___ Text passage ___

Compensation Policies and Practices as They Relate to Risk Management
We have reviewed our compensation policies and practices for all employees and concluded that any risks arising from our policies and practices are not reasonably likely to have a material adverse effect on us.
Employee Benefit Plans
1996 Stock Option Plan
We have reserved 11,705,000 shares of common stock for issuance under the 1996 Stock Option Plan. As of March 31, 2011, options to purchase 2,649,419 shares of common stock were outstanding at a weighted average exercise price of $5.75 per share, 8,497,733 shares had been issued upon the exercise of outstanding options and 557,849 shares remain available for future grants. The 1996 Stock Option Plan provides for the grant of nonqualified stock options and other types of awards to our directors, officers, employees and consultants, and is administered by our Compensation Committee.

___ Extracted entries ___

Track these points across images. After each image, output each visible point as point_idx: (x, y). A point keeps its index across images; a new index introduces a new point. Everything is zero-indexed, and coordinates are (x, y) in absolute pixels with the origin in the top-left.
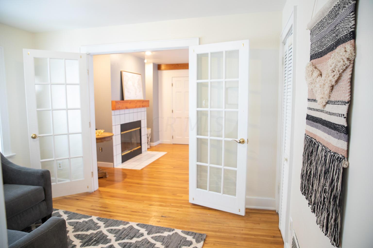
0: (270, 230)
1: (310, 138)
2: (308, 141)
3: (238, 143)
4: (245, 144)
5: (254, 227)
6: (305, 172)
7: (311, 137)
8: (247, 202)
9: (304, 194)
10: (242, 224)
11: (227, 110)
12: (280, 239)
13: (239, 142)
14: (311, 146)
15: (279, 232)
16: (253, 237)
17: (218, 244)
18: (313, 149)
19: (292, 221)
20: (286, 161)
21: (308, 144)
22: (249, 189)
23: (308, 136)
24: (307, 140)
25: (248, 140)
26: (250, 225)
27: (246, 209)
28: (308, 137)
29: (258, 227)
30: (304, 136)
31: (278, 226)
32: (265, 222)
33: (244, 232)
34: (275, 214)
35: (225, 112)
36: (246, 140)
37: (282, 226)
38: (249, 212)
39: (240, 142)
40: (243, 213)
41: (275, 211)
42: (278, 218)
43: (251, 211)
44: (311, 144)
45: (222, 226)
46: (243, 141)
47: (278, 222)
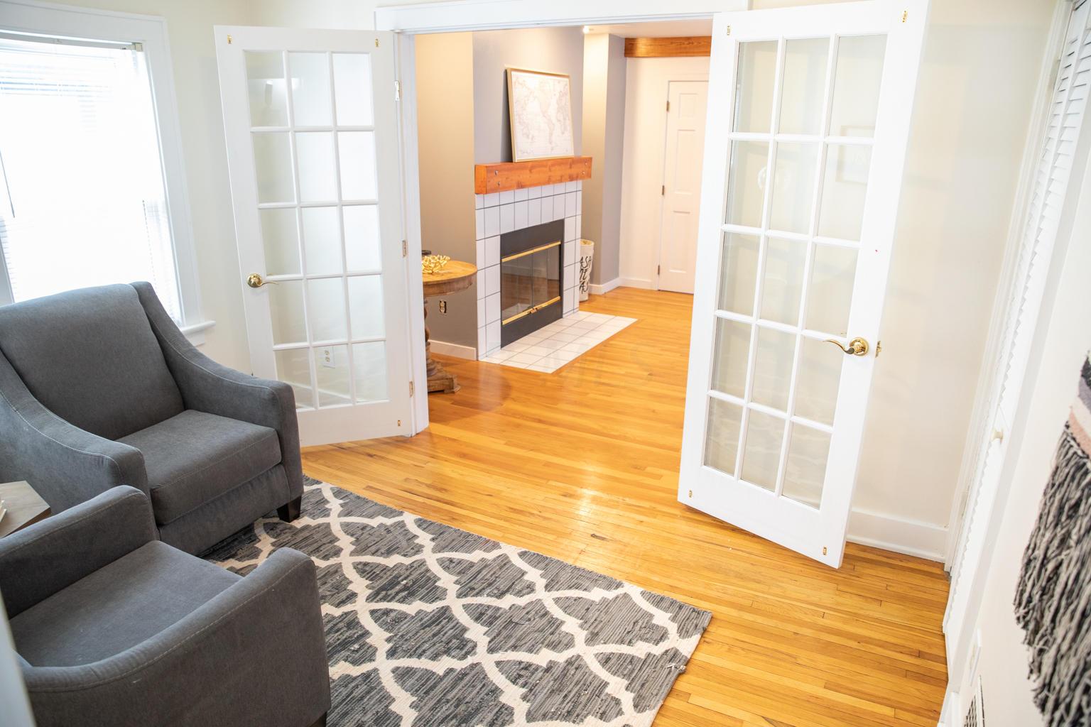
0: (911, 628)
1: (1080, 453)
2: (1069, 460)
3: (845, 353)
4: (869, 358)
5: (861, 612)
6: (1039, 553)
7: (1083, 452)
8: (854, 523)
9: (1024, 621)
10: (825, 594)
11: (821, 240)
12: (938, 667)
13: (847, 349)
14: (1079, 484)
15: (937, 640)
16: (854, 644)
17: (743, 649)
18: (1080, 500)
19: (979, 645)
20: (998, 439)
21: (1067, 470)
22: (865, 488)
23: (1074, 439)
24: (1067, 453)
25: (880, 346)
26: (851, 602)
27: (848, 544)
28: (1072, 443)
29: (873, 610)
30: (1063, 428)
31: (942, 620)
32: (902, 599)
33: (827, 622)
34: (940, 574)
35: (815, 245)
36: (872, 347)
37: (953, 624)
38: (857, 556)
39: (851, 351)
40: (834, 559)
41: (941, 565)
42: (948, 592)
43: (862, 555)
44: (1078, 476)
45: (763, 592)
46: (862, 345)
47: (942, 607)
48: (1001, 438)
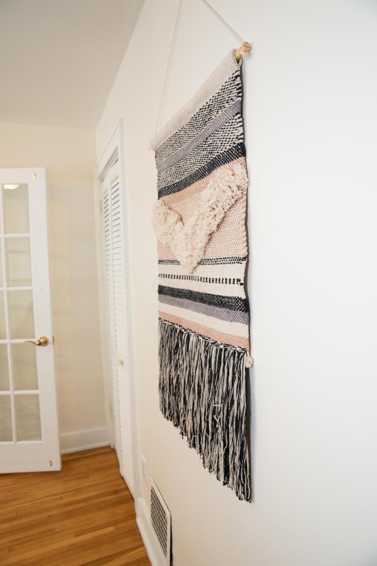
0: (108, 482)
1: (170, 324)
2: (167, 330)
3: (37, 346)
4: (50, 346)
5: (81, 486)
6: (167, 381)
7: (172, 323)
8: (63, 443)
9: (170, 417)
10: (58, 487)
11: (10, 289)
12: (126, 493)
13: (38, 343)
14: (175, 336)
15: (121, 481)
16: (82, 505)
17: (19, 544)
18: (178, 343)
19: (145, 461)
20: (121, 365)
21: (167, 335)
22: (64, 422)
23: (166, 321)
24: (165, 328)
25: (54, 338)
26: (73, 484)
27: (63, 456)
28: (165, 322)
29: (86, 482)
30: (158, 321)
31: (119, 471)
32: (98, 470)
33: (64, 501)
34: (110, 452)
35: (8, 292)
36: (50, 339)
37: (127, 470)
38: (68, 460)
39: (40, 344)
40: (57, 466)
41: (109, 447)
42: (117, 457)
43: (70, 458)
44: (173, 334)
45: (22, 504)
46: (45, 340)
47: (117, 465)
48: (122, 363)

___
___ Extracted entries ___

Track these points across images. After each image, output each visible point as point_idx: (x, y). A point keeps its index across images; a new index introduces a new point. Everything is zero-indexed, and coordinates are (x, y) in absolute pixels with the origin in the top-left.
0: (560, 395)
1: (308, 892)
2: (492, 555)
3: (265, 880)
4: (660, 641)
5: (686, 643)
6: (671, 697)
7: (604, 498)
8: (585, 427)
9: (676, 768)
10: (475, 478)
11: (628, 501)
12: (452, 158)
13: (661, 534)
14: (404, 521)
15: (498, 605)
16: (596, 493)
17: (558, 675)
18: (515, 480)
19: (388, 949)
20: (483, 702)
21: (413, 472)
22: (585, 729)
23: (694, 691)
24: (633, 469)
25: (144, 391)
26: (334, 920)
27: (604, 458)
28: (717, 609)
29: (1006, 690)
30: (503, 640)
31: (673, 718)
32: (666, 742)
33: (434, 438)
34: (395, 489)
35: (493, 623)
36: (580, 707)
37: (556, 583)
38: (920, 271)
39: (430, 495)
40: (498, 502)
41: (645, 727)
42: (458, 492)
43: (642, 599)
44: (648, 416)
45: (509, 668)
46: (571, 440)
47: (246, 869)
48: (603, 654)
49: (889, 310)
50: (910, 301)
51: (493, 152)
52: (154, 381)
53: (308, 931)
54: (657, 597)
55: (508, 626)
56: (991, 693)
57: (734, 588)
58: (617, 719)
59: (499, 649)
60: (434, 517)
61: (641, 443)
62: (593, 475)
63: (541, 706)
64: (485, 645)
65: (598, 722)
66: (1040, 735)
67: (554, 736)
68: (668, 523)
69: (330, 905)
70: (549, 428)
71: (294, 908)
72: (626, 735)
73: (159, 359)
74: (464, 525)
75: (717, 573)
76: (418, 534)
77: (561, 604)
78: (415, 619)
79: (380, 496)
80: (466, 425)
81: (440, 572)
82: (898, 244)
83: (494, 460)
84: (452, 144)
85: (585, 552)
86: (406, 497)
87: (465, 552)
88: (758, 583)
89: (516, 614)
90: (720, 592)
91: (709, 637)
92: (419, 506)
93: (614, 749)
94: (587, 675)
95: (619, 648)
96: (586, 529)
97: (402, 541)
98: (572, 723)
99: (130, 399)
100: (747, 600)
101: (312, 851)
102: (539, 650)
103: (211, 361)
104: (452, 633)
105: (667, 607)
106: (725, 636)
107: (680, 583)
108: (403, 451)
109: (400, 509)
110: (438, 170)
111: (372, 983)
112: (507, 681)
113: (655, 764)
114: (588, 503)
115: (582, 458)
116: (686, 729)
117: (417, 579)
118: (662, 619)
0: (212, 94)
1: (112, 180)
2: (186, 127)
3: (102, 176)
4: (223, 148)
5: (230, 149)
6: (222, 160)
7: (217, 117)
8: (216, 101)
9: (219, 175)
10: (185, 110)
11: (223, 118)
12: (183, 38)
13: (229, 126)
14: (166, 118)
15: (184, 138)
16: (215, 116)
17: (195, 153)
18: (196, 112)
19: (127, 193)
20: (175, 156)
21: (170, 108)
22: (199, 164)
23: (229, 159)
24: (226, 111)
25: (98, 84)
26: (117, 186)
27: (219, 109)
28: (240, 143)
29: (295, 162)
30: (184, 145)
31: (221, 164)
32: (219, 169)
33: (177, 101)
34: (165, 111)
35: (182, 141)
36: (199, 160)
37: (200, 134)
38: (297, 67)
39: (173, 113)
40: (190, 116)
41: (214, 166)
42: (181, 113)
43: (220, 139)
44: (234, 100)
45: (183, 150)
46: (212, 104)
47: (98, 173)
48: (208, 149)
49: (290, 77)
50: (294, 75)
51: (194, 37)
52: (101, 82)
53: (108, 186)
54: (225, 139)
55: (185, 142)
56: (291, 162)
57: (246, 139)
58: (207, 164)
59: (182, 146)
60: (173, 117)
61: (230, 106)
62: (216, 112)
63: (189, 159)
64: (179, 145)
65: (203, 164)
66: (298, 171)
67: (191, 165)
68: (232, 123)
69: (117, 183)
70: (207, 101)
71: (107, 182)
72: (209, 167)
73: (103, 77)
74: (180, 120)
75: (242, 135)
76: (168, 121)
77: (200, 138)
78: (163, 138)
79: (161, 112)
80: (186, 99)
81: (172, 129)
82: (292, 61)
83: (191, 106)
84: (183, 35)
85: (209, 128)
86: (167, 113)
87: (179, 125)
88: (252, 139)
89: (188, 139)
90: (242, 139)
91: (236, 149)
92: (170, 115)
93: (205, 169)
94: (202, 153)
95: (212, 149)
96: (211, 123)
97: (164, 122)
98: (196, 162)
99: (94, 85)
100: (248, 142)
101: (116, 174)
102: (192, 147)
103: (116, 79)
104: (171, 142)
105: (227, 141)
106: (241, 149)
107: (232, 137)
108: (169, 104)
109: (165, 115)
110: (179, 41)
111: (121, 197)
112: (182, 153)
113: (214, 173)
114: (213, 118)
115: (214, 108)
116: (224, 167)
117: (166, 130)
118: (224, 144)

___
___ Extracted entries ___

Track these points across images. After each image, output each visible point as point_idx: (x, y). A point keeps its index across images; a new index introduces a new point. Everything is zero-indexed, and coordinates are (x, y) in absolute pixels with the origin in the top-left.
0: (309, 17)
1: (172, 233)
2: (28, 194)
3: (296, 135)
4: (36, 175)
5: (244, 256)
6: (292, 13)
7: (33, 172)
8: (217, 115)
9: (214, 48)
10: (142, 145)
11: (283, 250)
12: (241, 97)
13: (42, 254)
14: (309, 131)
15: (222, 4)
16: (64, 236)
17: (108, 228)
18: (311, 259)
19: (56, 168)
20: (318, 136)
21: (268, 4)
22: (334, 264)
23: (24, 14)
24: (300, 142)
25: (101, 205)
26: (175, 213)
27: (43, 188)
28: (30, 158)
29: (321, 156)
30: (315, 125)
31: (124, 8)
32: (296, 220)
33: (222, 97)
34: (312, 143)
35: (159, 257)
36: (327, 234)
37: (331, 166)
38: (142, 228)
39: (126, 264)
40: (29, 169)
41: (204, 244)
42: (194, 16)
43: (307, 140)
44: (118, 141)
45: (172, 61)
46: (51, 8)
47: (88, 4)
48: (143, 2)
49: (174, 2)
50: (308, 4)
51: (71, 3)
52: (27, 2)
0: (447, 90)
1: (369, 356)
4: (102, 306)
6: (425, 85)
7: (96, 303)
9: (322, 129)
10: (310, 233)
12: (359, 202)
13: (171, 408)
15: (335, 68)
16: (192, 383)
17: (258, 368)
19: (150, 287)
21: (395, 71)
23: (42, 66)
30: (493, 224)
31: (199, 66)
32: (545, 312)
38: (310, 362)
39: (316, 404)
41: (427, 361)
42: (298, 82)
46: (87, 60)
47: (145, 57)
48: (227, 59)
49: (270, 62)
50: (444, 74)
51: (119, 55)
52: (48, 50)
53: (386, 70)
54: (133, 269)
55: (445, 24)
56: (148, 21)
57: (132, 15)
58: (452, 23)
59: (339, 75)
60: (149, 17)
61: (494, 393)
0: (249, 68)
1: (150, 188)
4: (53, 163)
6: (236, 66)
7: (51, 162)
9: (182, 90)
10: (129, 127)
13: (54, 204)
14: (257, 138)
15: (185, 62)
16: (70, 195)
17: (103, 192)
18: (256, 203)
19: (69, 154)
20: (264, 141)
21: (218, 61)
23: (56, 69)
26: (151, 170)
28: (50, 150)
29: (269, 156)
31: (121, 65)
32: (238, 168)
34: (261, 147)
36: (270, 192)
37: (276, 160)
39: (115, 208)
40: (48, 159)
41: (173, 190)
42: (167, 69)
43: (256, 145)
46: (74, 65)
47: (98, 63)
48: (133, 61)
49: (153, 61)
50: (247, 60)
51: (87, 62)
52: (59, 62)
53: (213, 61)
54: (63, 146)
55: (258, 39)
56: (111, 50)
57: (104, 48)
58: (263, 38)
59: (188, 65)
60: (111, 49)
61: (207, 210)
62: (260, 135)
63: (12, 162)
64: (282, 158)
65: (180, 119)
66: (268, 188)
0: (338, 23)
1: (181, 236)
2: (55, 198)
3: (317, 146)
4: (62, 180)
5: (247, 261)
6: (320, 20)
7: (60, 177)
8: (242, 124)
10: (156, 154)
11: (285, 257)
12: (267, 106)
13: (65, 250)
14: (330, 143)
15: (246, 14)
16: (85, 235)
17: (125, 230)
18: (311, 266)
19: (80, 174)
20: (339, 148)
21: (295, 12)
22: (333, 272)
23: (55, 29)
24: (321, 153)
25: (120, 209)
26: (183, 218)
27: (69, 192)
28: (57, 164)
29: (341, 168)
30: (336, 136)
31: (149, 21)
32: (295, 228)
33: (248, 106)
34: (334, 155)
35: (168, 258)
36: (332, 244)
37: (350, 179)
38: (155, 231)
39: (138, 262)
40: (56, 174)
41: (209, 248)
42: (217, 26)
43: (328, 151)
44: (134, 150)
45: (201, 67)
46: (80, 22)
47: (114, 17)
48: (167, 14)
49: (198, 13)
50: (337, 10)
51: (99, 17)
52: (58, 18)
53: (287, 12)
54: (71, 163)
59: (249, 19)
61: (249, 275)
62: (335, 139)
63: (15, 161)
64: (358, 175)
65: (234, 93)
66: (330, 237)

___

(Work required):
Reproduce the part of the compensation policy text between "Compensation Policies and Practices as" and "effect on us.", inclusive. The records have no connection to the text about compensation policies and the stock option plan.

(Answer box):
Compensation Policies and Practices as They Relate to Risk Management
We have reviewed our compensation policies and practices for all employees and concluded that any risks arising from our policies and practices are not reasonably likely to have a material adverse effect on us.